The wildest rides of my life have come by way of three vehicles: motorcycle, police cruiser, and taxicab.

The first vehicle I had to pilot myself, but the others I experienced as a passenger. Some lucky souls in certain countries can now forego the Crown Vic experience and hire a motorcyclist for transport. All they need to do is pull up the uberMOTO app.

I'm speaking about Uber, of course. Uber is an online transportation network service. They've developed a mobile app that allows smartphone users to request a trip. That request is linked up with private individuals who then use their own vehicles to fulfill the request.

Uber's a bit different from conventional taxis in several ways. Uber pricing is tailored to demand, rather than being fixed. Another difference is Uber's integration of several services to ensure those requesting rides have vehicles that are tailored to their requests. For instance, Uber BLACK only sends black, high-end luxury sedans. UberX is the economy option; older cars and low fares are the hallmarks of that service.

Now, in the cities of Bangalore, India and Bangkok, Thailand, uberMOTO has been rolled out as low-cost, high-efficiency travel to move people through traffic, as opposed to being in it. The service started March 3 in India, while uberMOTO kicked off in Thailand a littler earlier, on Feb. 24.

DIRECTIONS ▸ Repeat everything in the Uber article from "Uber's a bit" down to "on Feb. 24.", word for word.

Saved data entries
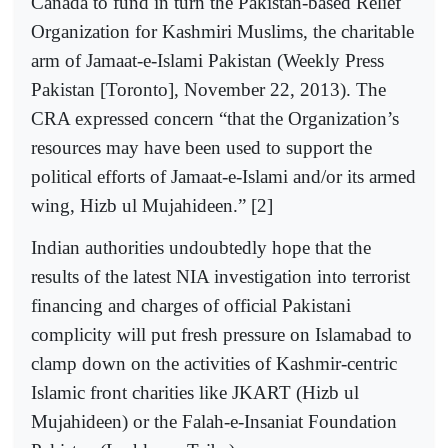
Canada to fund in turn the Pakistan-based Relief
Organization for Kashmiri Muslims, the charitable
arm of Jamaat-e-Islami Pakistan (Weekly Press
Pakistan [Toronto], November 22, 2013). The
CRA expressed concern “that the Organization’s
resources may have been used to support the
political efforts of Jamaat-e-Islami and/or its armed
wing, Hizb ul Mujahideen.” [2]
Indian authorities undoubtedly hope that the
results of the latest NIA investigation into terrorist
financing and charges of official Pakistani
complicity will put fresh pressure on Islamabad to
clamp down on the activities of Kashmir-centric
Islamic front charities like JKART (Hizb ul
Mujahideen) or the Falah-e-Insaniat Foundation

--

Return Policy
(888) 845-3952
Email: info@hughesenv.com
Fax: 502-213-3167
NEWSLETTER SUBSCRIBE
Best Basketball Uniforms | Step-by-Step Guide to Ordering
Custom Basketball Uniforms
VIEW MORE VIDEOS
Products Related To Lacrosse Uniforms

RESULT FOR THIS TASK ▸
Uber's a bit different from conventional taxis in several ways. Uber pricing is tailored to demand, rather than being fixed. Another difference is Uber's integration of several services to ensure those requesting rides have vehicles that are tailored to their requests. For instance, Uber BLACK only sends black, high-end luxury sedans. UberX is the economy option; older cars and low fares are the hallmarks of that service.

Now, in the cities of Bangalore, India and Bangkok, Thailand, uberMOTO has been rolled out as low-cost, high-efficiency travel to move people through traffic, as opposed to being in it. The service started March 3 in India, while uberMOTO kicked off in Thailand a littler earlier, on Feb. 24.